(Schriftliche Aufgabe):
Gib den Wortlaut des Beitrags über Paul Flemings Gedicht von „Geh auff doch“ bis „dich ins ferne.“ unverändert aus.

(Text):

Uwe Grüning: Zu Paul Flemings Gedicht „An den Abend=Stern. Daß er Ihn balde zu Ihr bringen wolle.“

Mashup von Juliane Duda zu der Beitragsserie „Im Kern“

Im Kern

– Zu Paul Flemings Gedicht „An den Abend=Stern. Daß er Ihn balde zu Ihr bringen wolle.“ aus dem Band Ich bin ein schwaches Both ans große Schiff gehangen. –

 

 

 

 

PAUL FLEMING

An den Abend=Stern.
Daß er Ihn balde zu Ihr bringen wolle.

Geh auff doch / geh doch auff / du hellester der Sterne!
Der Klytemnestern Sohn / der müde sieht nach dir /
Komm / Ruh=freund / löß ihn ab. Diana scheint dir für /
daß ihr Volck seinen Gang von deinem lauffen lerne.
Tritt / Hesperus / tritt auff / und stelle dich ins ferne.
Die mir um deine Zeit geruffen hat zu ihr /
steht vor dem Fenster schon / und wünschet sehr nach mir.

(Gegebene Einträge):
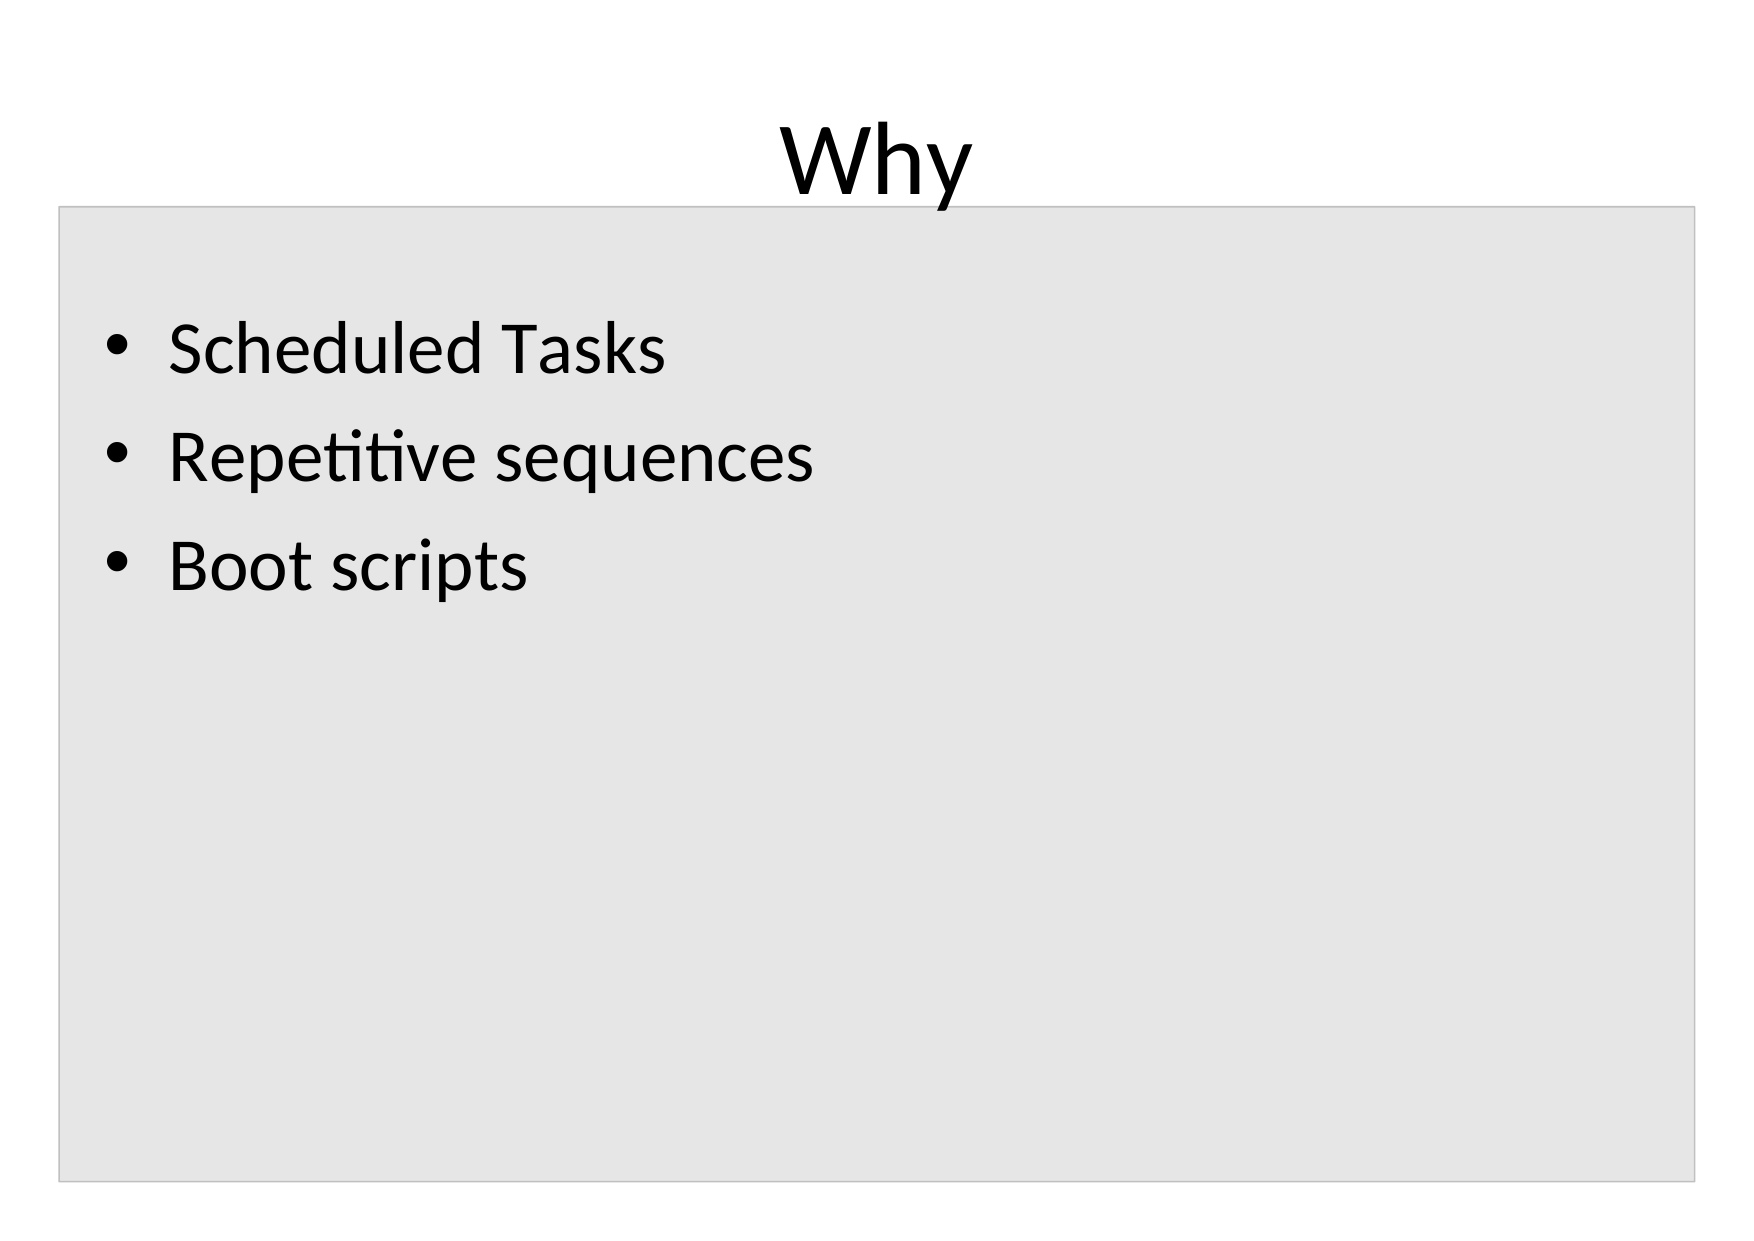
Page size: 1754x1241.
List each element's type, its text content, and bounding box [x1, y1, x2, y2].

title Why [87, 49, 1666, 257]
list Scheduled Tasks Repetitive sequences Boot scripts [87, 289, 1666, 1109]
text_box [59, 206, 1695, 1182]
--
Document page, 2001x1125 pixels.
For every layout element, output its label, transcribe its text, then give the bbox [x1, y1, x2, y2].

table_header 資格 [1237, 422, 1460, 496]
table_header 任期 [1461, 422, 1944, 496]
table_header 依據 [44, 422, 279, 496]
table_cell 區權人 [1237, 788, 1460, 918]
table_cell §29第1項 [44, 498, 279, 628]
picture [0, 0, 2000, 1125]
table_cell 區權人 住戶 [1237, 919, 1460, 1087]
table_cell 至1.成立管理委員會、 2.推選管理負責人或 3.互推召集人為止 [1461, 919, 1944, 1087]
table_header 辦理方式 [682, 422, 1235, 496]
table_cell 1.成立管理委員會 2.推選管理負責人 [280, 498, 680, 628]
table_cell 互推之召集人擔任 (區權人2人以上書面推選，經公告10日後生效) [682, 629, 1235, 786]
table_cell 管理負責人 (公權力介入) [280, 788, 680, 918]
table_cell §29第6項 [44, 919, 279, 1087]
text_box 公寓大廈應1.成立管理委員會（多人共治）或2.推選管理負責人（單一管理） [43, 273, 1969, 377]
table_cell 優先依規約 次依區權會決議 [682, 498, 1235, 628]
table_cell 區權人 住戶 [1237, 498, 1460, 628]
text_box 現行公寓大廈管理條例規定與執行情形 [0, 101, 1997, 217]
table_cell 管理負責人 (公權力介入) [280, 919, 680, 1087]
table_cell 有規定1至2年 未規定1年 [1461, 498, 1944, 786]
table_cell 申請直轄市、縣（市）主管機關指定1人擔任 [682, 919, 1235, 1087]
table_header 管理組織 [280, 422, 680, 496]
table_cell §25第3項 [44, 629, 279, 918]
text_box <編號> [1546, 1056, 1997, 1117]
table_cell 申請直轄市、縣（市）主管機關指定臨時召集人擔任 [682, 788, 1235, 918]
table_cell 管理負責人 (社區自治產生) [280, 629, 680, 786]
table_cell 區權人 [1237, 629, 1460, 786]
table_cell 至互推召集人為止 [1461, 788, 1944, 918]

(Antwort zur Aufgabe):
Geh auff doch / geh doch auff / du hellester der Sterne!
Der Klytemnestern Sohn / der müde sieht nach dir /
Komm / Ruh=freund / löß ihn ab. Diana scheint dir für /
daß ihr Volck seinen Gang von deinem lauffen lerne.
Tritt / Hesperus / tritt auff / und stelle dich ins ferne.